“Those that much covet are with gain so fond,
For what they have not, that which they possess
They scatter and unloose it from their bond,
And so, by hoping more, they have but less;
Or, gaining more, the profit of excess
Is but to surfeit, and such griefs sustain,
That they prove bankrupt in this poor-rich gain.”
― William Shakespeare, The Rape of Lucrece
Issues of entitlement are rampant in the psychotherapy process, and are particularly amplified in those who come from wealth and privilege. Many of my affluent clients who exhibit difficulties with entitlement, in turn struggle with interpersonal responsibility. They are consistently challenged by expectations of reciprocity. Considering another’s needs before one’s own is akin to self-renunciation. They are often miserly with compliments yet presuming of praise. Selfish insensitive behavior on their part tends to be justified. Elitism and materialism infiltrates their character, their relationships, and their quality of life in myriad detrimental ways.
Naturally these interpersonal dynamics show up in the relationship between therapist and client. The culture of the rich revolves around a ruling class ideology of hierarchal dominance and self-interest. A relational paradigm of collaboration and deference is perceived as a demeaning loss of control. As a result, adhering to the guidelines within the therapeutic frame, meaning the fixed norms and policies structuring the work, is particularly challenging for clients of privilege. Despite written and discussed communication concerning contractual policies pertaining to time and fee, last minute cancellations and arbitrary requests to re-schedule are commonplace. Additionally, depreciating provocation and power plays may organically pervade the therapeutic bond. A position of one upmanship is tenaciously protected as it affords an illusory sense of prestige.

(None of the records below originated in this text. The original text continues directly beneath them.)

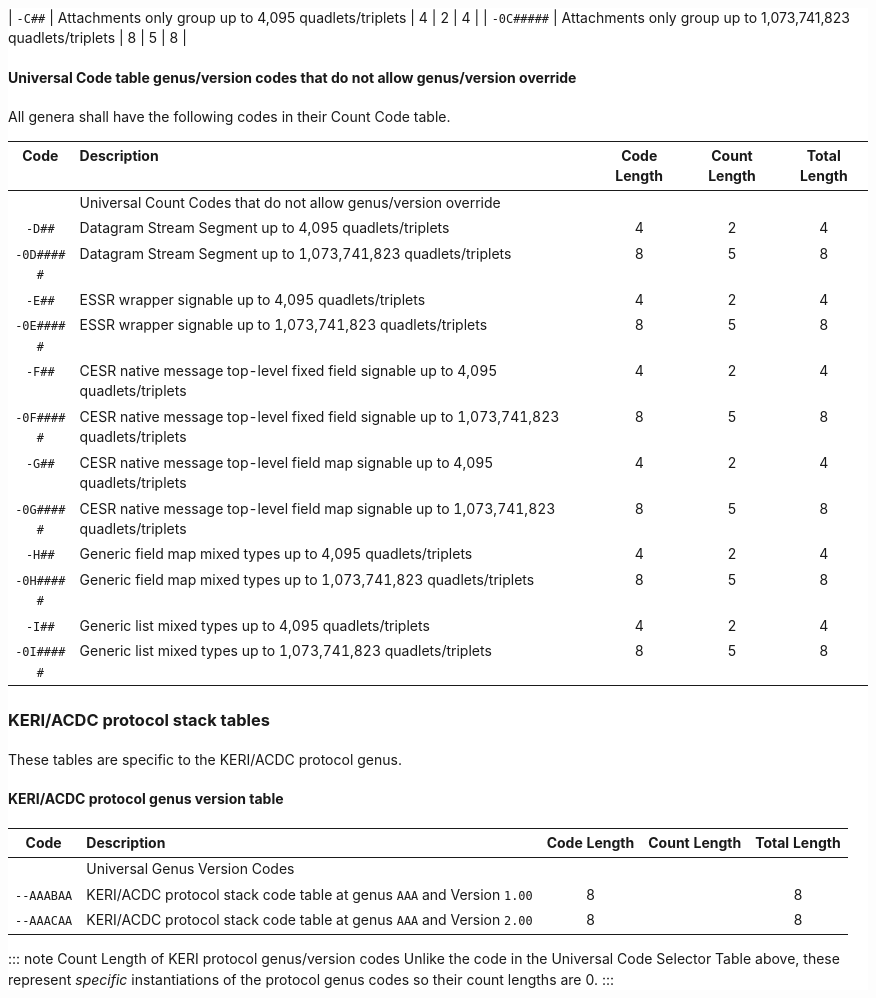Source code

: |   `-C##`   | Attachments only group up to 4,095 quadlets/triplets   |      4      |       2      |       4      |
| `-0C#####` | Attachments only group up to 1,073,741,823 quadlets/triplets |      8      |       5      |       8      |

#### Universal Code table genus/version codes that do not allow genus/version override

All genera shall have the following codes in their Count Code table.

|   Code     | Description                       | Code Length | Count Length | Total Length |
|:----------:|:----------------------------------|:-----------:|:------------:|:------------:|
|            |  Universal Count Codes that do not allow genus/version override |     |      |    | 
|   `-D##`   | Datagram Stream Segment up to 4,095 quadlets/triplets   |      4      |       2      |       4      |
| `-0D#####` | Datagram Stream Segment up to 1,073,741,823 quadlets/triplets |      8      |       5      |       8      |
|   `-E##`   | ESSR wrapper signable up to 4,095 quadlets/triplets   |      4      |       2      |       4      |
| `-0E#####` | ESSR wrapper signable up to 1,073,741,823 quadlets/triplets |      8      |       5      |       8      |
|   `-F##`   | CESR native message top-level fixed field signable up to 4,095 quadlets/triplets   |      4      |       2      |       4      |
| `-0F#####` | CESR native message top-level fixed field signable up to 1,073,741,823 quadlets/triplets |      8      |       5      |       8      |
|   `-G##`   | CESR native message top-level field map signable up to 4,095 quadlets/triplets    |      4      |       2      |       4      |
| `-0G#####` | CESR native message top-level field map signable up to 1,073,741,823 quadlets/triplets |      8      |       5      |       8      |
|   `-H##`   | Generic field map mixed types up to 4,095 quadlets/triplets   |      4      |       2      |       4      |
| `-0H#####` | Generic field map mixed types up to 1,073,741,823 quadlets/triplets |      8      |       5      |       8      |
|   `-I##`   | Generic list mixed types up to 4,095 quadlets/triplets   |      4      |       2      |       4      |
| `-0I#####` | Generic list mixed types up to 1,073,741,823 quadlets/triplets |      8      |       5      |       8      |


### KERI/ACDC protocol stack tables
These tables are specific to the KERI/ACDC protocol genus.

#### KERI/ACDC protocol genus version table

|   Code     | Description                       | Code Length | Count Length | Total Length |
|:----------:|:----------------------------------|:-----------:|:------------:|:------------:|
|            |  Universal Genus Version Codes |      |        |      |
|`--AAABAA` | KERI/ACDC protocol stack code table at genus `AAA` and Version `1.00` |      8      |             |       8     |
|`--AAACAA` | KERI/ACDC protocol stack code table at genus `AAA` and Version `2.00` |      8      |             |       8     |

::: note Count Length of KERI protocol genus/version codes
Unlike the code in the Universal Code Selector Table above, these represent *specific* instantiations of the protocol genus codes so their count lengths are 0.
:::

Establishing a therapeutic alliance characterized by mutual respect and trust requires the higher echelon client and clinician to explore the origin of his/her need for control. It involves examining what fuels relentless hedonistic and materialistic pursuits. It requires a willingness to understand the highly competitive world of the very wealthy, the psychological impact of unlimited access to money and resources, dysfunctional generational familial dynamics, and resultant developmental disasters.
Studies show that children from multi-generational wealth and prominence are surprisingly at risk for criminal behavior, eating disorders, and addictive disorders. Studies also indicate that levels of depression and anxiety are considerably higher in affluent youth as compared to low-income teens. Children from highly affluent homes are often cared for by nannies or housekeepers, or left alone to fend for themselves. While they typically are under extreme pressure to succeed, they often experience isolation from workaholic, troubled parents. Sent off to boarding school, these children grapple with regimentation and loneliness. In a climate of inadequate adult supervision incidents of bullying and sexual abuse by staff and students, go unreported and unpunished. Devoid of parental supervision and intimacy, these children struggle with self-identity and forming secure attachments. Paradoxically the constant material gratification and indulgence offers an external locus of control which interferes with the cultivation of basic life skills, such as delayed gratification, learning to compromise, developing frustration tolerance, and forming internal cues of motivation and discipline.
Thayer Willis, family member of Georgia-Pacific Corporation, wrote in Forbes magazine, “The biggest curse of intergenerational wealth for me and many other people is the illusion that you don’t have to do much with your life.” Trust-fund children aren’t required to support themselves. They just need to fulfill an assigned role of status. Being denied the opportunity to fulfill developmental tasks and experience the ebb and flow of triumph and mistakes breeds the narcissistic expectation that all things should be simply handed over on a silver platter. When a client spends her session having a meltdown over Bergdorf’s not having her Manolo Blahniks in Bordeaux, her immaturity and emptiness is tragically palpable. She is an emotional cripple voraciously feeding on wasteful consumption to distract from the source of her brokenness.
The adage is trite but true; money can’t buy you love. Nor can it buy you psychological health. For my wealthy clients who courageously undertake the trials and tribulations of working a 9-5 job, volunteer in some meaningful capacity, and focus their energies on self realization and creative expression, I applaud you. In the pernicious world of toxic wealth and greed, they've come to accept that sometimes stepping down really means a huge step up.